I was technically in the US for seven hours before the plane actually touched down. Dublin has this ludicrous ‘pre-clearance’ system for American fights, which involved the US immigration officers being based in Ireland and us doing two security checks inside the same airport, both checking entirely the same thing. They asked us our jobs; sadly we weren’t quite quick-witted enough to decide to be beggars, gypsies, rocket scientists or gynaecologists. You just don’t expect these things, and at the time we found it really bizarre. It’s all very well applying security in your own country, but imagine a system where every country had the same requirements? Please proceed to Cape Verde’s pre-departure checks before boarding you flight… the airport would be bigger than the city itself. We really didn’t need more reminders of why American self-importance gets our backs up at quite the moment it arrived. Still, it saved queuing at the other end.
New York, it has to be said is pretty breath taking straight off the bat. The area around JFK was like an endless line of housing repetition, a reminder of the intro song to ‘Weeds’, with dozens of different singers rehashing the same song about how suburban culture has become so mundanely similar. We made our way to our hotel on the Upper West side via a few incidents involving subway gates and suitcases (they’re not designed to fit through, I swear, but there’s no way we were going to pay for a taxi when there was a far cheaper, almost direct subway), and were quickly overwhelmed by the city. It’s not as manically busy as we expected, at least not around where we’re staying, but the nearest thing I’ve seen to the domineering height of the place is in Seoul, and there it exists only in far more sporadic patches. You could pick very nearly every building in some parts of the city and they’d all dwarf anything in Dublin. You know what’s coming, but it’s hard to get used to how ant-like New York makes you feel until you’re surrounded by floor after floor of monster towers. Even the cars, true to the stereotype, seem incapable of adjusting to fit to inner-city roads: they’re like barges with wheels.

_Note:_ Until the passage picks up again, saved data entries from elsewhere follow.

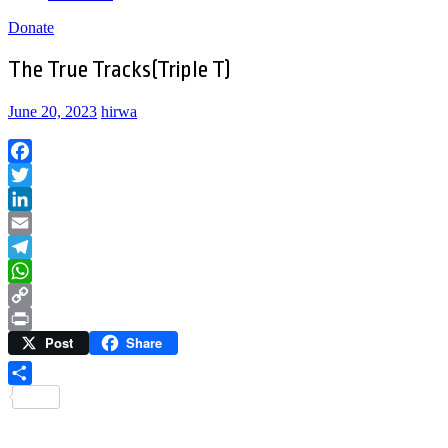
Donate
The True Tracks(Triple T)
June 20, 2023
hirwa
Facebook
Twitter
LinkedIn
Email
Telegram
WhatsApp
Copy
Post
Share
Link
Print
Share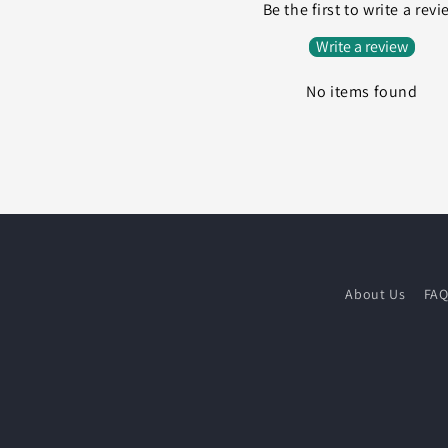
Be the first to write a rev
Write a review
No items found
About Us
FA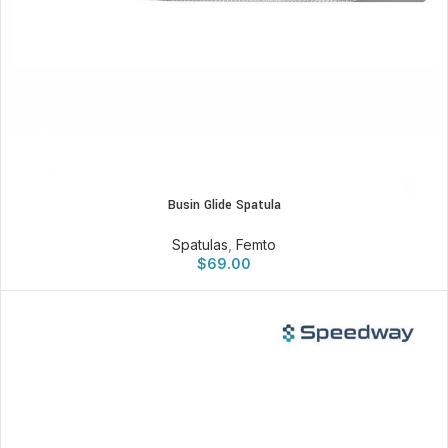
Busin Glide Spatula
Spatulas
,
Femto
$
69.00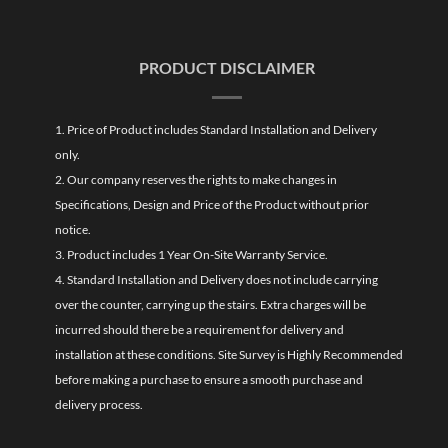
PRODUCT DISCLAIMER
1. Price of Product includes Standard Installation and Delivery
only.
2. Our company reserves the rights to make changes in
Specifications, Design and Price of the Product without prior
notice.
3. Product includes 1 Year On-Site Warranty Service.
4. Standard Installation and Delivery does not include carrying
over the counter, carrying up the stairs. Extra charges will be
incurred should there be a requirement for delivery and
installation at these conditions. Site Survey is Highly Recommended
before making a purchase to ensure a smooth purchase and
delivery process.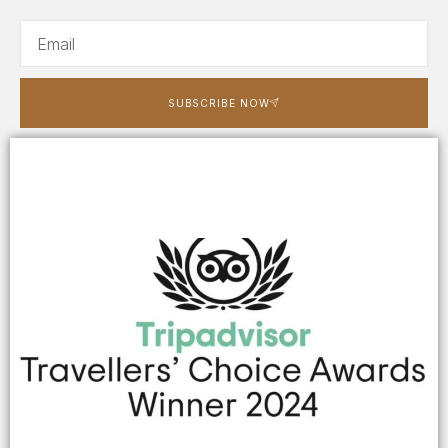
SUBSCRIBE NOW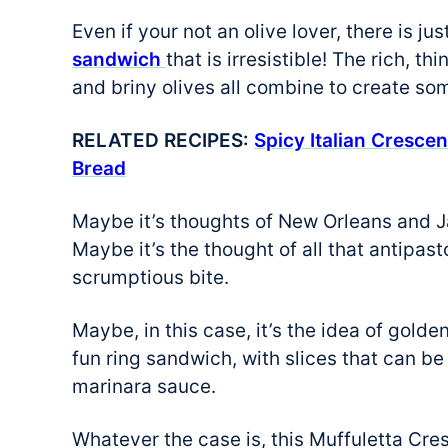
Even if your not an olive lover, there is j
sandwich
that is irresistible! The rich, 
and briny olives all combine to create so
RELATED RECIPES:
Spicy Italian Crescen
Bread
Maybe it’s thoughts of New Orleans and J
Maybe it’s the thought of all that antipa
scrumptious bite.
Maybe, in this case, it’s the idea of golde
fun ring sandwich, with slices that can b
marinara sauce.
Whatever the case is, this Muffuletta Cre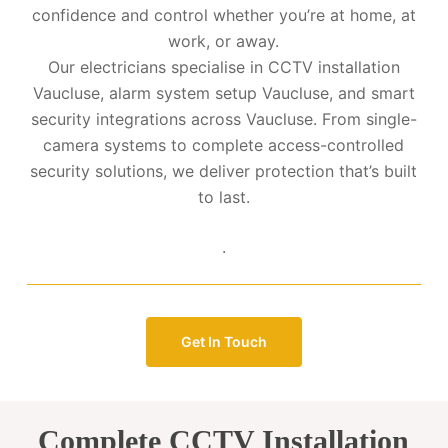
confidence and control whether you’re at home, at
work, or away.
Our electricians specialise in CCTV installation
Vaucluse, alarm system setup Vaucluse, and smart
security integrations across Vaucluse. From single-
camera systems to complete access-controlled
security solutions, we deliver protection that’s built
to last.
.
Get In Touch
Complete CCTV Installation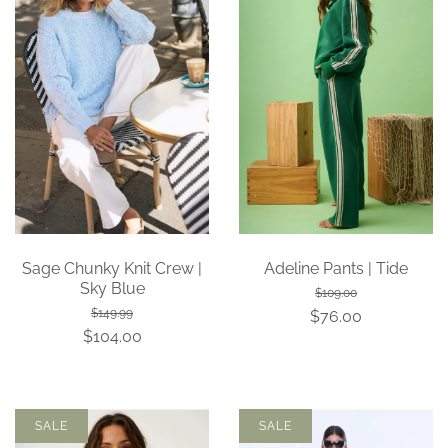
Sage Chunky Knit Crew |
Adeline Pants | Tide
Sky Blue
$109.00
$149.99
$76.00
$104.00
SALE
SALE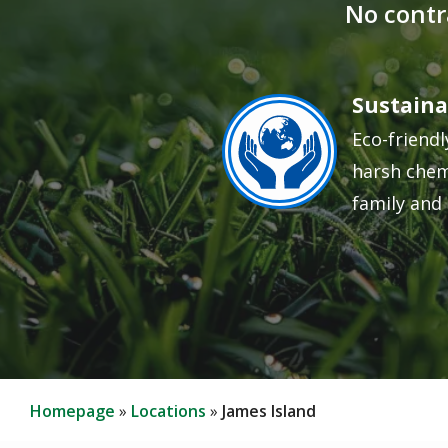
No contr
Sustaina
Image
Eco-friendl
harsh chem
family and 
Homepage
Locations
James Island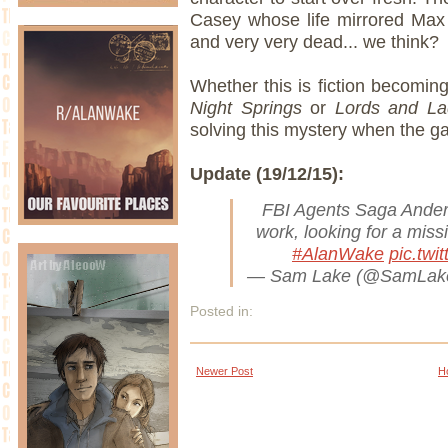
Casey whose life mirrored Max 
and very very dead... we think?
Whether this is fiction becoming 
Night Springs
or
Lords and La
solving this mystery when the g
Update (19/12/15):
FBI Agents Saga Ander
work, looking for a miss
#AlanWake
pic.tw
— Sam Lake (@SamLa
Posted in:
Newer Post
H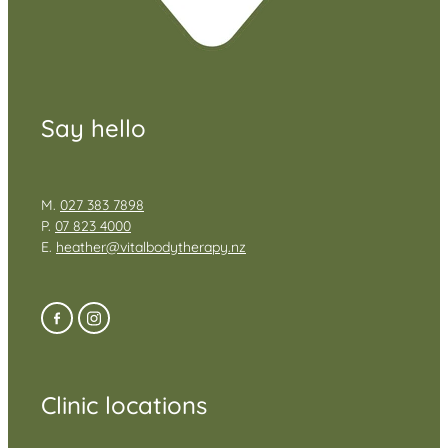
Say hello
M.
027 383 7898
P.
07 823 4000
E.
heather@vitalbodytherapy.nz
Clinic locations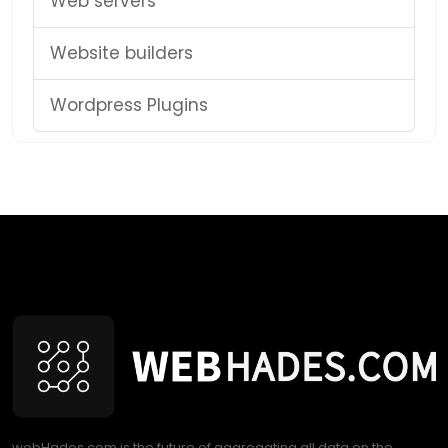
Web servers
Website builders
Wordpress Plugins
webHades.com is the future of aggregating all data on the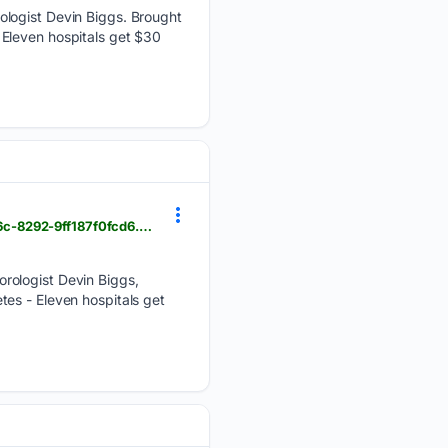
ologist Devin Biggs. Brought
Eleven hospitals get $30
foxbangor.com > weather > morning-weather-wednesday-august-5th > article_912676e8-d588-4c6c-8292-9ff187f0fcd6.html
orologist Devin Biggs,
es - Eleven hospitals get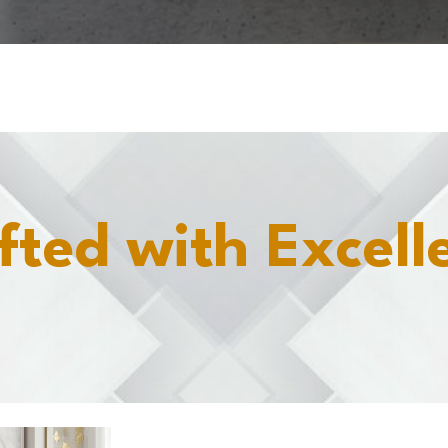
fted with Excell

We got in to the hotel at 4 in the afternoon New York time, which is 9pm Irish time, but we still managed to drag ourselves out in to the city just a little. We walked for a few dozen blocks along Broadway (which isn’t just a theatre district, but stretches along the entire Western Manhattan), stopping off for Helena to ogle happily at Century 21 (a discount designer clothes store), to take in the various soaring skyscrapers and to wonder off to get a quick glance of Central Park. The city’s quieter than I expected, but perhaps we just haven’t found those manic corners yet.
Energy levels were never going to last long tonight, but we did managed to track down a gorgeous Cuban restaurant on Broadway, and had some food we just couldn’t have found in Ireland against a backdrop of jingly Spanish guitar and washed down with some very overpriced red wine. But that’s what you get for eating on Broadway. Lots to explore tomorrow, and we’ve already booked tickets to see the New Jersey Nets NBA basketball on our last night, too. I already have a feeling that six days in New York will be nothing like enough, there’s just such a massive number of things to see.